Allright, who has an example of the Black and White Fallacy? Good grief, DEMSWILLMUGYOU, you’re not supposed to take it literally. We’re not talking about the color of the candidates skin here – is everything about race with you? We’re talking about suggesting that if you’re not for something 100%, you’re 100% against it. We saw a lot of this used to great effect after 9/11 – if you weren’t for dropping some bombs on defenseless civilians, you wanted the terrorists to blow up more American buildings. Gotit? So who has seen some examples in the campaign?

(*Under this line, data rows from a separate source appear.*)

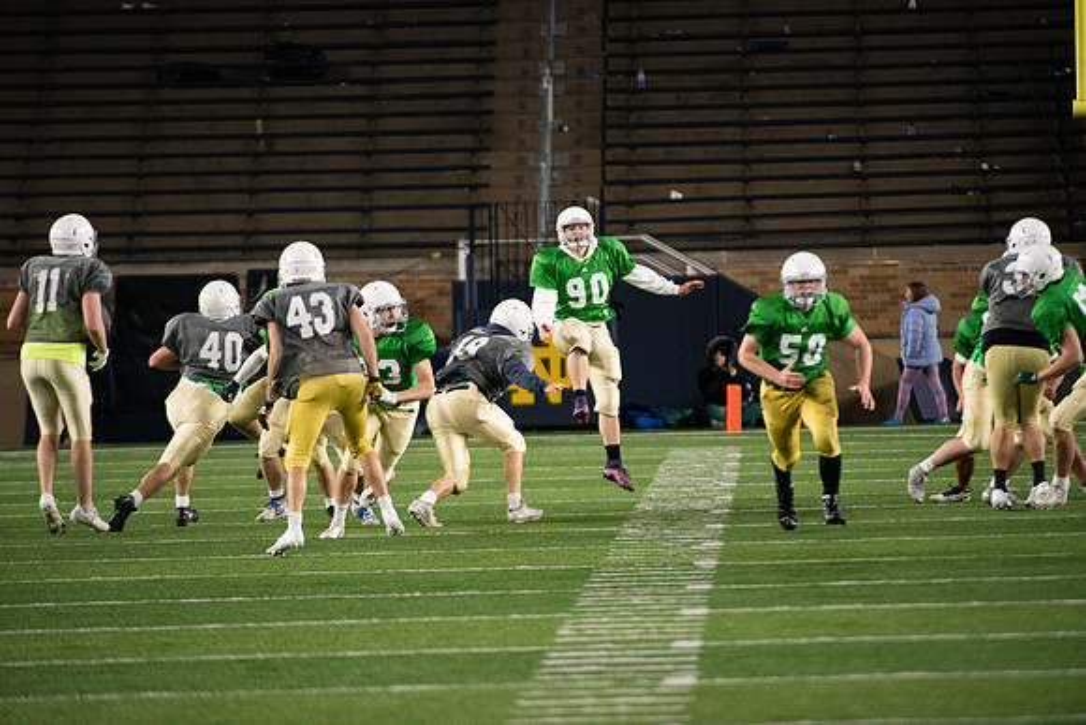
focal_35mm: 400
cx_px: 543
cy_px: 362
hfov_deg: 5.2
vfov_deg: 3.4
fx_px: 12069
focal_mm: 400
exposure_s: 1/500
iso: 6400
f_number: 4.5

Wow, look at all those hands. Very nice. We’ll start with you, IcuddleCoulter. Either you want to be in Iraq for as long as McCain says, or you’re raising the white flag of surrender? That’s pretty good, and I’ll tell you, that one works wonders for us. No one wants to be seen as raising the white flag, and most people don’t understand that that notion doesn’t even make sense in the context of this war.  Let’s keep it that way.  Who else? Yes, outstanding, protectWHITES, to bring up the drilling issue again, we have framed the conservation as “you’re either for offshore drilling, or you’re for dependence on foreign oil and consequently on our cities being blown up.” The left keep bringing up this cute idea of “alternate forms of energy” – when they start talking like that I just like to hum “Camptown Races”….

We’ll end for the day on a technique we had no idea would be so successful, but has been working wonders for us. It’s called Common Man and it revolves around using subtle cues to make the people think the candidate is one of them. We’ve taken it even farther this election and made it even less subtle than we have the last two with Bush.  You don’t know what I’m talking about, JOE6PAK? Did you watch the VP debate? Do you think we didn’t choose Palin for a reason? That folksy talk is great, but the winking is genius, it’s genius! We really know how to reach those dirt picking numbskulls.

Your homework, children, is to read the Wikipedia entry on propaganda techniques and the rest of Triptych’s post, and then keep your eyes and ears and emotions ready for the McCain/Palin Propaganda Onslaught.